No matter how long you’ve been in your industry life will always throw you curveballs. 

Jacob Pogue, a mobile diesel technician at Rush Truck Center – San Antonio, found himself standing at the plate Tuesday with one of those curveballs came his way.

Five months ago, Pogue completed training that allowed him to service Peterbilt natural gas engines. Tuesday, he was working on one of those engines in the Rush Tech Rodeo finals. 

“This is the first one I’ve worked on since I went to school,” he says. “They’re just not in the market right now. We don’t see them. The market is just in its infancy right now.”

Pogue completed upwards of 30 hours of online training before traveling for hands-on training. With barely two weeks of education under his belt, Pogue went to work on a Peterbilt CNG unit during his company’s biggest all-star event. 

“As far as getting to know the trucks in general, it takes years,” he says of the process of hitting your stride as a mechanic. “It’s taken me 15-plus years to get where you need to be. To be able to be comfortable working on anything.”

The challenge facing Pogue Tuesday was a truck that wouldn’t rev above idle speed. Pogue had to diagnose the cause and relay a likely remedy to a judge.

He found the first part of the problem in less than 15 minutes and suggested a proper fix. However, time expired as he neared completing the challenge. 

“The judge told me it was right underneath my nose and I was overthinking the problem,” he says. “Just because of my unfamiliarity with this new product, I was over thinking it. (The judge) told me, ‘If you would have had another 15 minutes, you would have fixed it.’ In a real world application he says I would have fixed it. When you get here or you’re out in the field, you’re by yourself. It’s sink or swim.”

Even with his new and developing knowledge of the engine, it can’t be overlooked that Pogue beat out thousands of his peers – and competed against a half-dozen more yesterday – for the right to compete in the finals Tuesday. 
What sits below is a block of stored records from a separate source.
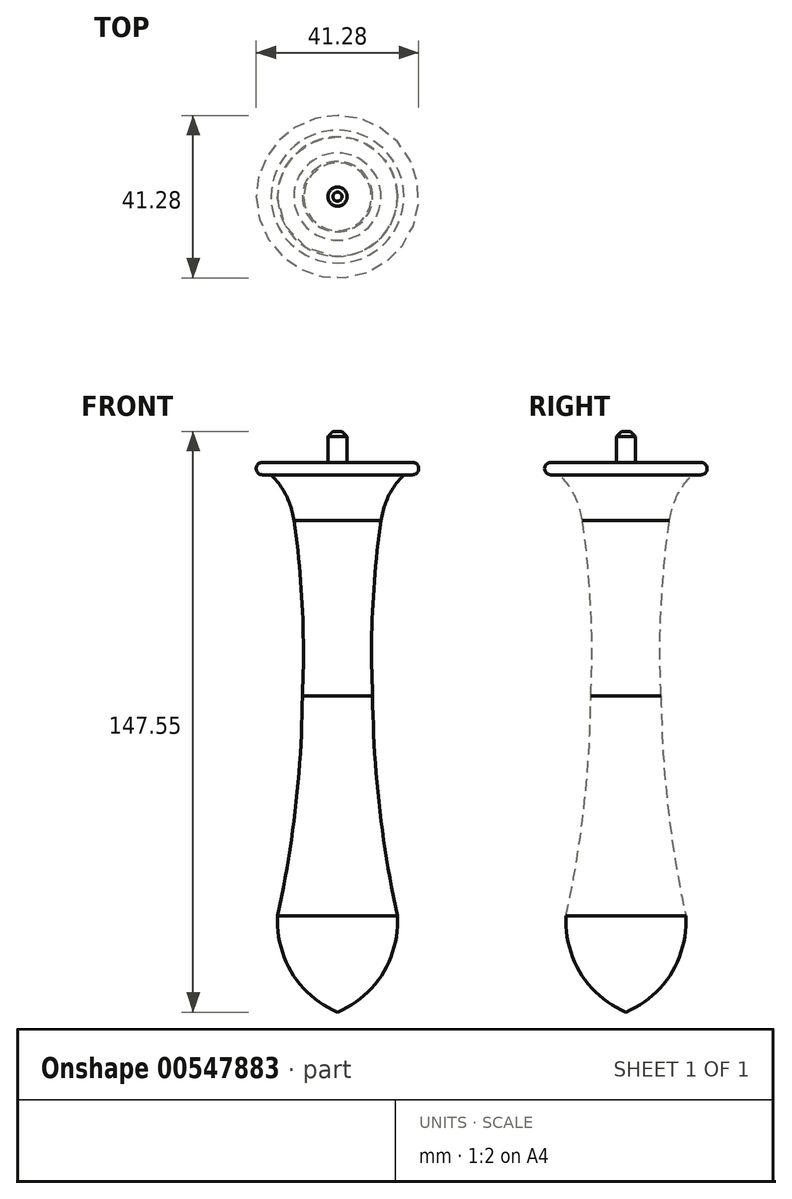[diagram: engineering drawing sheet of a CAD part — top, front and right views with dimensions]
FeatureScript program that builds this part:
annotation { "Feature Type Name" : "Feature", "Feature Type Description" : "" }
export const myFeature = defineFeature(function(context is Context, id is Id, definition is map)
    precondition{}
    {
        {
            var Q0;
            Q0=qCreatedBy(makeId("Front.planeOp"),FACE);
            var sketch = newSketch(context, id + "F0", { "sketchPlane" : qUnion([Q0])});
            skLineSegment(sketch, "E0", {"start": v(0, 70.66) * mm, "end": v(0, -69.04) * mm});
            skLineSegment(sketch, "E1", {"start": v(2.41, 70.66) * mm, "end": v(19.04, 70.66) * mm});
            skArc(sketch, "E2", {"start": v(0, -69.04) * mm, "mid": v(11.48, -59.23) * mm, "end": v(15.18, -44.58) * mm});
            skArc(sketch, "E3", {"start": v(8.92, 11.33) * mm, "mid": v(10.63, -16.79) * mm, "end": v(15.18, -44.58) * mm});
            skLineSegment(sketch, "E4", {"start": v(0, 67.48) * mm, "end": v(19.05, 67.48) * mm});
            skArc(sketch, "E5", {"start": v(19.05, 67.48) * mm, "mid": v(20.64, 69.08) * mm, "end": v(19.04, 70.66) * mm});
            skArc(sketch, "E6", {"start": v(11.09, 55.91) * mm, "mid": v(8.93, 33.67) * mm, "end": v(8.92, 11.33) * mm});
            skArc(sketch, "E7", {"start": v(16.87, 67.48) * mm, "mid": v(13.01, 62.18) * mm, "end": v(11.09, 55.91) * mm});
            skLineSegment(sketch, "E8", {"start": v(0, -69.04) * mm, "end": v(0, 70.66) * mm});
            skLineSegment(sketch, "E9", {"start": v(0, 70.66) * mm, "end": v(0, 78.5) * mm});
            skLineSegment(sketch, "E10", {"start": v(0, 78.5) * mm, "end": v(2.41, 78.5) * mm});
            skLineSegment(sketch, "E11", {"start": v(2.41, 78.5) * mm, "end": v(2.41, 70.66) * mm});
            skSolve(sketch);
        }
        {
            var Q0;
            Q0 = qSketchRegion(id + "F0", true);
            var Q1;
            Q1=sQuery(id+"F0.wireOp",EDGE,"E8");
            revolve(context, id + "F1", {"entities" : qUnion([Q0]), "axis" : qUnion([Q1]), "revolveType" : RevolveType.FULL});
        }
        {
            var Q0;
            Q0=makeQuery(id+"F1.opRevolve","SWEPT_EDGE",EDGE,{"disambiguationData":[OSD([sQuery(id+"F0.wireOp",EDGE,"E10"),sQuery(id+"F0.wireOp",EDGE,"E11")])]});
            chamfer(context, id + "F2", {"entities" : qUnion([Q0]), "width" : 1.27 * mm, "tangentPropagation" : true});
        }
    });
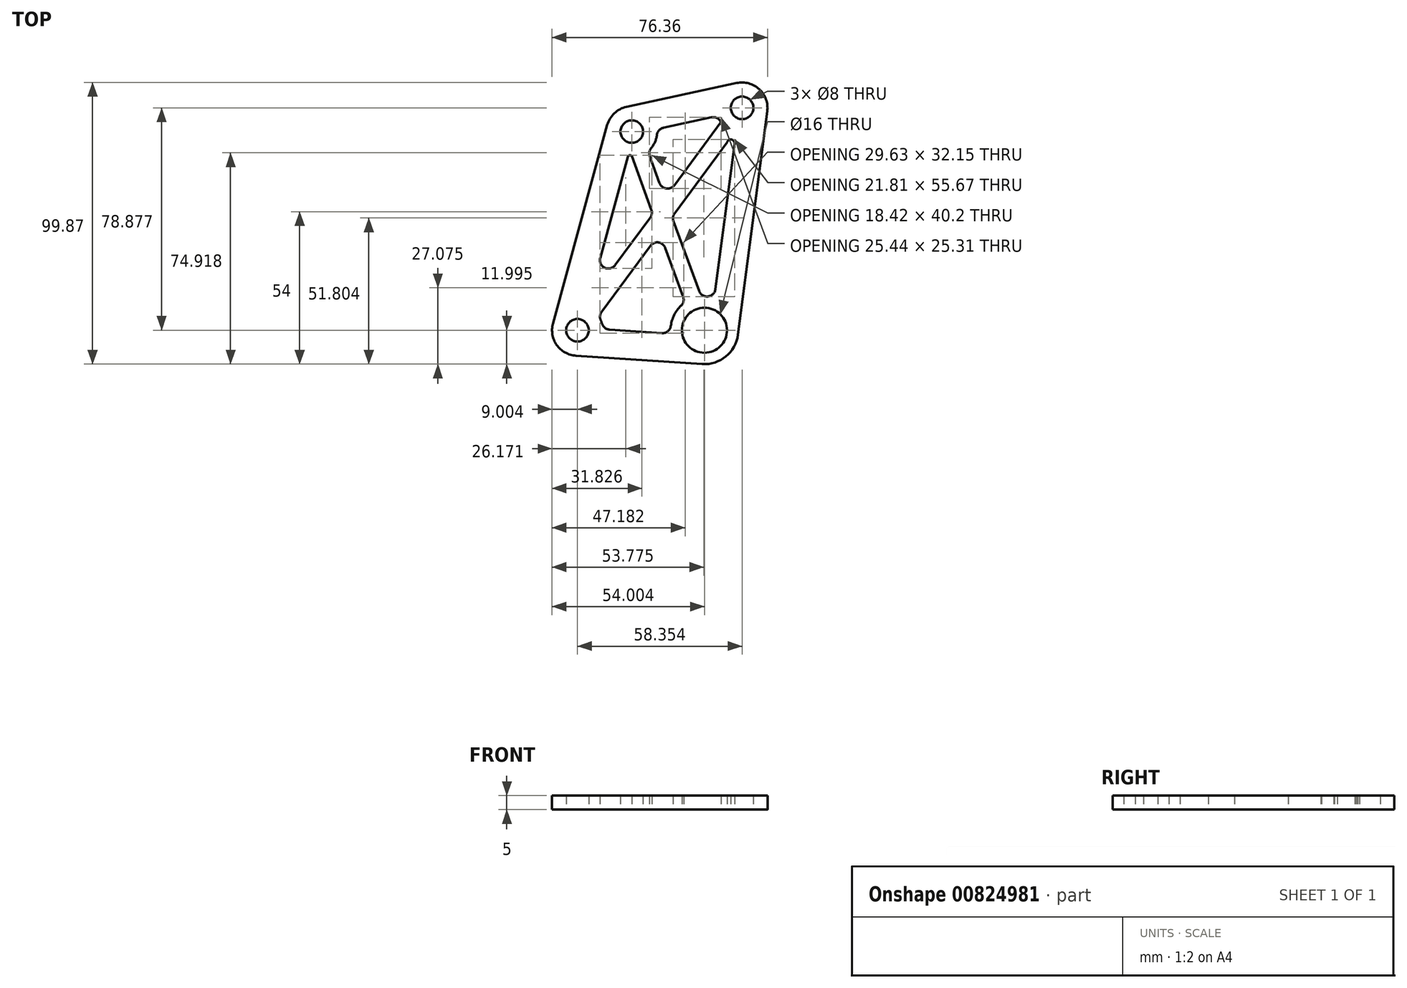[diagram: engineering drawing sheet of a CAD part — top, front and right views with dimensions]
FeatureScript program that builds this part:
annotation { "Feature Type Name" : "Feature", "Feature Type Description" : "" }
export const myFeature = defineFeature(function(context is Context, id is Id, definition is map)
    precondition{}
    {
        {
            var Q0;
            Q0=qCreatedBy(makeId("Top.planeOp"),FACE);
            var sketch = newSketch(context, id + "F0", { "sketchPlane" : qUnion([Q0])});
            skCircle(sketch, "E0", {"center": v(7.93, -14.4) * mm, "radius": 8 * mm});
            skCircle(sketch, "E1", {"center": v(-37.07, -14.4) * mm, "radius": 4 * mm});
            skCircle(sketch, "E2", {"center": v(21.29, 64.48) * mm, "radius": 4 * mm});
            skCircle(sketch, "E3", {"center": v(-17.81, 56.05) * mm, "radius": 4 * mm});
            skLineSegment(sketch, "E4", {"start": v(21.29, 64.48) * mm, "end": v(-37.07, -14.4) * mm, "construction": true});
            skLineSegment(sketch, "E5", {"start": v(-17.81, 56.05) * mm, "end": v(7.93, -14.4) * mm, "construction": true});
            skLineSegment(sketch, "E6", {"start": v(21.29, 64.48) * mm, "end": v(7.93, -14.4) * mm, "construction": true});
            skLineSegment(sketch, "E7", {"start": v(-37.07, -14.4) * mm, "end": v(7.93, -14.4) * mm, "construction": true});
            skLineSegment(sketch, "E8", {"start": v(-17.81, 56.05) * mm, "end": v(-37.07, -14.4) * mm, "construction": true});
            skLineSegment(sketch, "E9", {"start": v(-17.81, 56.05) * mm, "end": v(21.29, 64.48) * mm, "construction": true});
            skArc(sketch, "E10", {"start": v(-28.4, -11.97) * mm, "mid": v(-28.59, -11.38) * mm, "end": v(-28.81, -10.8) * mm});
            skArc(sketch, "E11", {"start": v(-19.71, 64.85) * mm, "mid": v(-24, 62.58) * mm, "end": v(-26.5, 58.42) * mm});
            skArc(sketch, "E12", {"start": v(30.21, 63.31) * mm, "mid": v(27.39, 71.1) * mm, "end": v(19.4, 73.28) * mm});
            skArc(sketch, "E13", {"start": v(8.7, -2.42) * mm, "mid": v(8.68, -2.42) * mm, "end": v(8.67, -2.42) * mm});
            skLineSegment(sketch, "E14", {"start": v(30.21, 63.31) * mm, "end": v(19.83, -15.95) * mm});
            skLineSegment(sketch, "E15", {"start": v(-37.67, -23.37) * mm, "end": v(7.13, -26.37) * mm});
            skLineSegment(sketch, "E16", {"start": v(-45.75, -12.02) * mm, "end": v(-26.5, 58.42) * mm});
            skLineSegment(sketch, "E17", {"start": v(-19.71, 64.85) * mm, "end": v(19.4, 73.28) * mm});
            skLineSegment(sketch, "E18", {"start": v(18.61, 51.75) * mm, "end": v(11.86, 0.19) * mm});
            skLineSegment(sketch, "E19", {"start": v(-25.71, -14.15) * mm, "end": v(-7.13, -15.4) * mm});
            skLineSegment(sketch, "E20", {"start": v(-29.01, 11.29) * mm, "end": v(-19.2, 47.16) * mm});
            skLineSegment(sketch, "E21", {"start": v(10.44, 61.12) * mm, "end": v(-6.54, 57.46) * mm});
            skArc(sketch, "E22.trimOffspring", {"start": v(13.63, 59.76) * mm, "mid": v(13.73, 59.6) * mm, "end": v(13.83, 59.45) * mm});
            skArc(sketch, "E23.trimOffspring", {"start": v(7.13, -26.37) * mm, "mid": v(15.54, -23.67) * mm, "end": v(19.83, -15.95) * mm});
            skArc(sketch, "E24.trimOffspring", {"start": v(-45.75, -12.02) * mm, "mid": v(-44.4, -19.61) * mm, "end": v(-37.67, -23.37) * mm});
            skLineSegment(sketch, "E25", {"start": v(-11.43, 47.32) * mm, "end": v(-7.96, 37.82) * mm});
            skLineSegment(sketch, "E26", {"start": v(-17.72, 47.05) * mm, "end": v(-10.87, 28.32) * mm});
            skLineSegment(sketch, "E27", {"start": v(-23.7, 8.7) * mm, "end": v(-11.28, 25.5) * mm});
            skLineSegment(sketch, "E28.trimOffspring", {"start": v(-11.17, 15.57) * mm, "end": v(-28.47, -7.82) * mm});
            skLineSegment(sketch, "E29.trimOffspring", {"start": v(-5.94, 14.82) * mm, "end": v(0.4, -2.51) * mm});
            skLineSegment(sketch, "E30.trimOffspring", {"start": v(-2.73, 37.07) * mm, "end": v(13.83, 59.45) * mm});
            skLineSegment(sketch, "E31.trimOffspring", {"start": v(-3.02, 24.32) * mm, "end": v(6.03, -0.45) * mm});
            skArc(sketch, "E32.trimOffspring", {"start": v(-0.35, -5.71) * mm, "mid": v(-2.76, -8.95) * mm, "end": v(-3.96, -12.8) * mm});
            skArc(sketch, "E33.trimOffspring", {"start": v(-33.74, -6.03) * mm, "mid": v(-34.21, -5.86) * mm, "end": v(-34.7, -5.71) * mm});
            skArc(sketch, "E34.trimOffspring", {"start": v(-10.91, 50.27) * mm, "mid": v(-9.57, 52.44) * mm, "end": v(-8.89, 54.9) * mm});
            skPoint(sketch, "E35.visualSharp", {"position": v(-6.04, 32.58) * mm});
            skArc(sketch, "E35.filletArc", {"start": v(-7.96, 37.82) * mm, "mid": v(-5.57, 35.88) * mm, "end": v(-2.73, 37.07) * mm});
            skPoint(sketch, "E36.visualSharp", {"position": v(-10.32, 26.8) * mm});
            skArc(sketch, "E36.filletArc", {"start": v(-11.28, 25.5) * mm, "mid": v(-10.72, 26.86) * mm, "end": v(-10.87, 28.32) * mm});
            skPoint(sketch, "E37.visualSharp", {"position": v(-3.57, 25.83) * mm});
            skArc(sketch, "E37.filletArc", {"start": v(-2.61, 27.13) * mm, "mid": v(-3.17, 25.77) * mm, "end": v(-3.02, 24.32) * mm});
            skPoint(sketch, "E38.visualSharp", {"position": v(-7.85, 20.05) * mm});
            skArc(sketch, "E38.filletArc", {"start": v(-5.94, 14.82) * mm, "mid": v(-8.33, 16.76) * mm, "end": v(-11.17, 15.57) * mm});
            skPoint(sketch, "E39.visualSharp", {"position": v(-4, -15.6) * mm});
            skArc(sketch, "E39.filletArc", {"start": v(-7.13, -15.4) * mm, "mid": v(-5.03, -14.72) * mm, "end": v(-3.96, -12.8) * mm});
            skPoint(sketch, "E40.visualSharp", {"position": v(1.13, -4.51) * mm});
            skArc(sketch, "E40.filletArc", {"start": v(-0.35, -5.71) * mm, "mid": v(0.5, -4.22) * mm, "end": v(0.4, -2.51) * mm});
            skPoint(sketch, "E41.visualSharp", {"position": v(6.76, -2.45) * mm});
            skArc(sketch, "E41.filletArc", {"start": v(6.03, -0.45) * mm, "mid": v(7.06, -1.83) * mm, "end": v(8.67, -2.42) * mm});
            skPoint(sketch, "E42.visualSharp", {"position": v(11.45, -2.92) * mm});
            skArc(sketch, "E42.filletArc", {"start": v(8.7, -2.42) * mm, "mid": v(10.8, -1.74) * mm, "end": v(11.86, 0.19) * mm});
            skPoint(sketch, "E43.visualSharp", {"position": v(-29.6, -9.36) * mm});
            skArc(sketch, "E43.filletArc", {"start": v(-28.47, -7.82) * mm, "mid": v(-29.04, -9.27) * mm, "end": v(-28.81, -10.8) * mm});
            skPoint(sketch, "E44.visualSharp", {"position": v(-33.24, -4.17) * mm});
            skArc(sketch, "E44.filletArc", {"start": v(-29.01, 11.29) * mm, "mid": v(-27.43, 7.8) * mm, "end": v(-23.7, 8.7) * mm});
            skPoint(sketch, "E45.visualSharp", {"position": v(12.76, 61.62) * mm});
            skArc(sketch, "E45.filletArc", {"start": v(13.63, 59.76) * mm, "mid": v(12.25, 60.95) * mm, "end": v(10.44, 61.12) * mm});
            skPoint(sketch, "E46.visualSharp", {"position": v(-8.86, 56.96) * mm});
            skArc(sketch, "E46.filletArc", {"start": v(-6.54, 57.46) * mm, "mid": v(-8.12, 56.55) * mm, "end": v(-8.89, 54.9) * mm});
            skPoint(sketch, "E47.visualSharp", {"position": v(-12.08, 49.1) * mm});
            skArc(sketch, "E47.filletArc", {"start": v(-10.91, 50.27) * mm, "mid": v(-11.56, 48.86) * mm, "end": v(-11.43, 47.32) * mm});
            skPoint(sketch, "E48.visualSharp", {"position": v(-28.08, -14) * mm});
            skArc(sketch, "E48.filletArc", {"start": v(-28.4, -11.97) * mm, "mid": v(-27.4, -13.49) * mm, "end": v(-25.71, -14.15) * mm});
            skLineSegment(sketch, "E49", {"start": v(-17.72, 47.05) * mm, "end": v(-17.84, 47.37) * mm});
            skArc(sketch, "E50", {"start": v(-19.2, 47.16) * mm, "mid": v(-18.6, 47.7) * mm, "end": v(-17.84, 47.37) * mm});
            skPoint(sketch, "E51", {"position": v(18.01, 55.01) * mm});
            skPoint(sketch, "E52", {"position": v(19, 54.73) * mm});
            skArc(sketch, "E53", {"start": v(18.61, 51.75) * mm, "mid": v(17.54, 53.25) * mm, "end": v(15.98, 52.26) * mm});
            skLineSegment(sketch, "E54.trimOffspring", {"start": v(15.98, 52.26) * mm, "end": v(-2.61, 27.13) * mm});
            skSolve(sketch);
        }
        {
            var Q0;
            Q0 = qSketchRegion(id + "F0", true);
            extrude(context, id + "F1", {"entities" : qUnion([Q0]), "depth" : 5 * mm, "offsetDistance" : 25.4 * mm});
        }
    });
“There’s other trucks here, like the ones with the Cummins diesels,” he says. “I work on those all day everyday with my eyes closed. I was intimidated coming to work on this particular engine because I just haven’t seen it.”

This week’s event marked Pogue’s second Rush Rodeo in his 10 years with the company.

Rush Truck Center CEO Rusty Rush says the company has converted upwards of a dozen of its service shops for natural gas.